The task
Return every entry below word for word and leave out any picture.

Given information
___

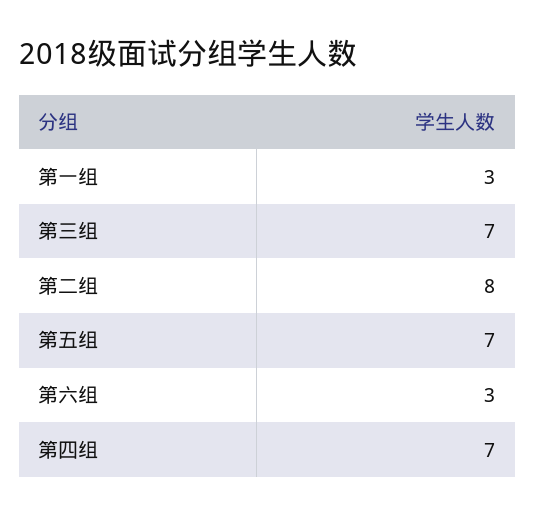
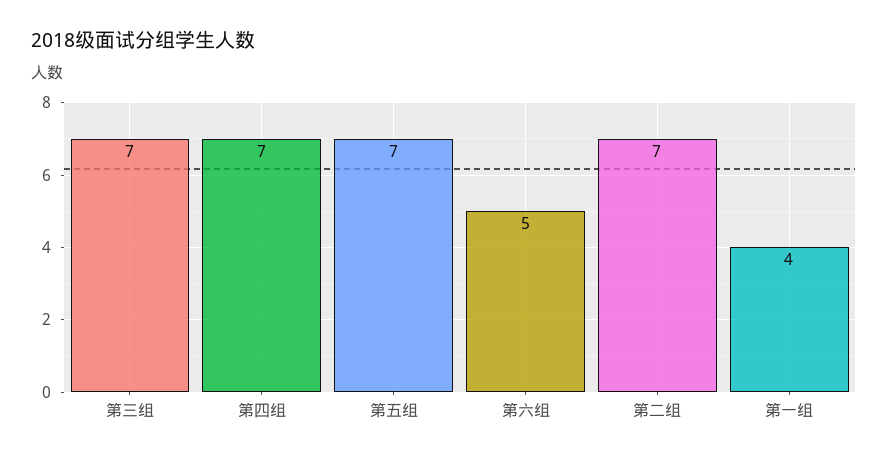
  {
-   "第一组": 3,
+   "第一组": 4,
    "第三组": 7,
-   "第二组": 8,
+   "第二组": 7,
    "第五组": 7,
-   "第六组": 3,
+   "第六组": 5,
    "第四组": 7
  }

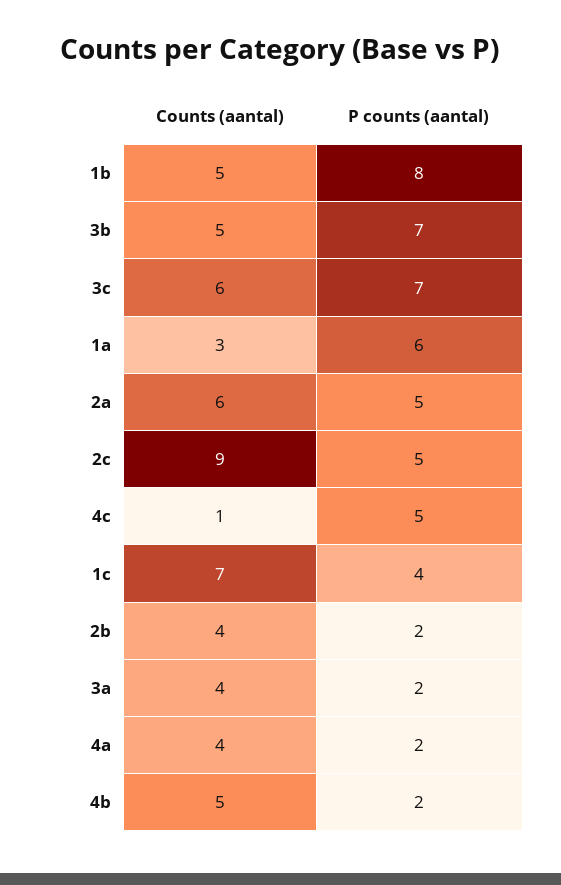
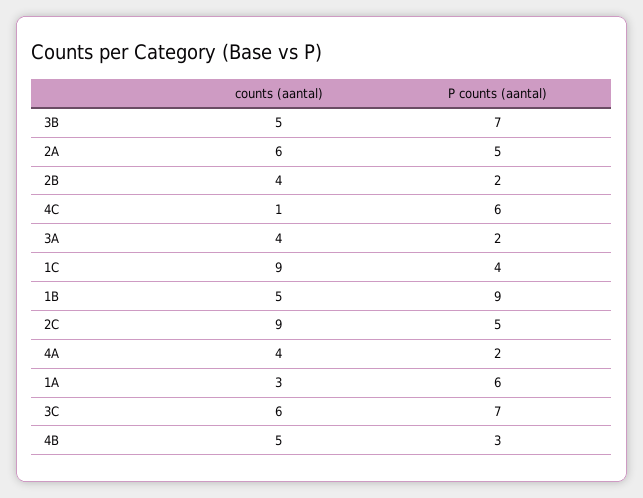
  {
    "Counts (aantal)": {
      "1b": 5,
      "3b": 5,
      "3c": 6,
      "1a": 3,
      "2a": 6,
      "2c": 9,
      "4c": 1,
-     "1c": 7,
+     "1c": 9,
      "2b": 4,
      "3a": 4,
      "4a": 4,
      "4b": 5
    },
    "P counts (aantal)": {
-     "1b": 8,
+     "1b": 9,
      "3b": 7,
      "3c": 7,
      "1a": 6,
      "2a": 5,
      "2c": 5,
-     "4c": 5,
+     "4c": 6,
      "1c": 4,
      "2b": 2,
      "3a": 2,
      "4a": 2,
-     "4b": 2
+     "4b": 3
    }
  }

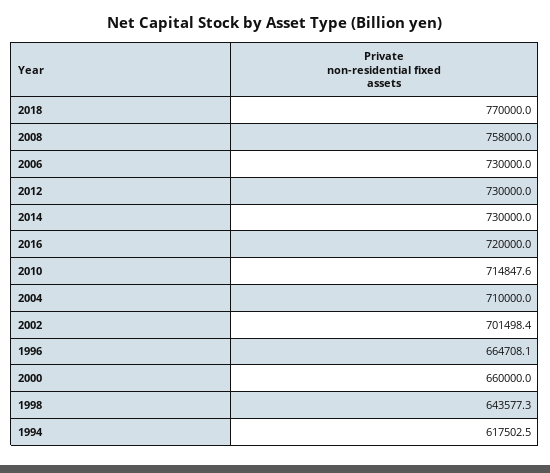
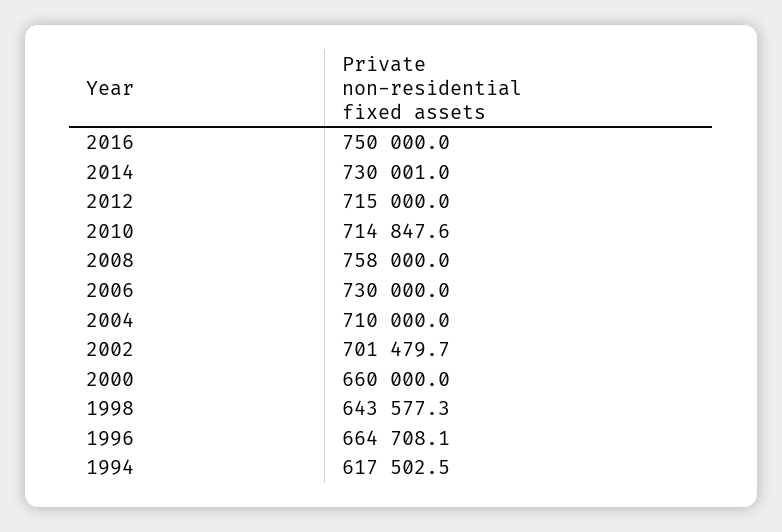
  {
-   "2018": 770000,
    "2008": 758000,
    "2006": 730000,
-   "2012": 730000,
+   "2012": 715000,
-   "2014": 730000,
+   "2014": 730001,
-   "2016": 720000,
+   "2016": 750000,
    "2010": 714847.6,
    "2004": 710000,
-   "2002": 701498.4,
+   "2002": 701479.7,
    "1996": 664708.1,
    "2000": 660000,
    "1998": 643577.3,
    "1994": 617502.5
  }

___

Written reply
  {
-   "第一组": 3,
+   "第一组": 4,
    "第三组": 7,
-   "第二组": 8,
+   "第二组": 7,
    "第五组": 7,
-   "第六组": 3,
+   "第六组": 5,
    "第四组": 7
  }

  {
    "Counts (aantal)": {
      "1b": 5,
      "3b": 5,
      "3c": 6,
      "1a": 3,
      "2a": 6,
      "2c": 9,
      "4c": 1,
-     "1c": 7,
+     "1c": 9,
      "2b": 4,
      "3a": 4,
      "4a": 4,
      "4b": 5
    },
    "P counts (aantal)": {
-     "1b": 8,
+     "1b": 9,
      "3b": 7,
      "3c": 7,
      "1a": 6,
      "2a": 5,
      "2c": 5,
-     "4c": 5,
+     "4c": 6,
      "1c": 4,
      "2b": 2,
      "3a": 2,
      "4a": 2,
-     "4b": 2
+     "4b": 3
    }
  }

  {
-   "2018": 770000,
    "2008": 758000,
    "2006": 730000,
-   "2012": 730000,
+   "2012": 715000,
-   "2014": 730000,
+   "2014": 730001,
-   "2016": 720000,
+   "2016": 750000,
    "2010": 714847.6,
    "2004": 710000,
-   "2002": 701498.4,
+   "2002": 701479.7,
    "1996": 664708.1,
    "2000": 660000,
    "1998": 643577.3,
    "1994": 617502.5
  }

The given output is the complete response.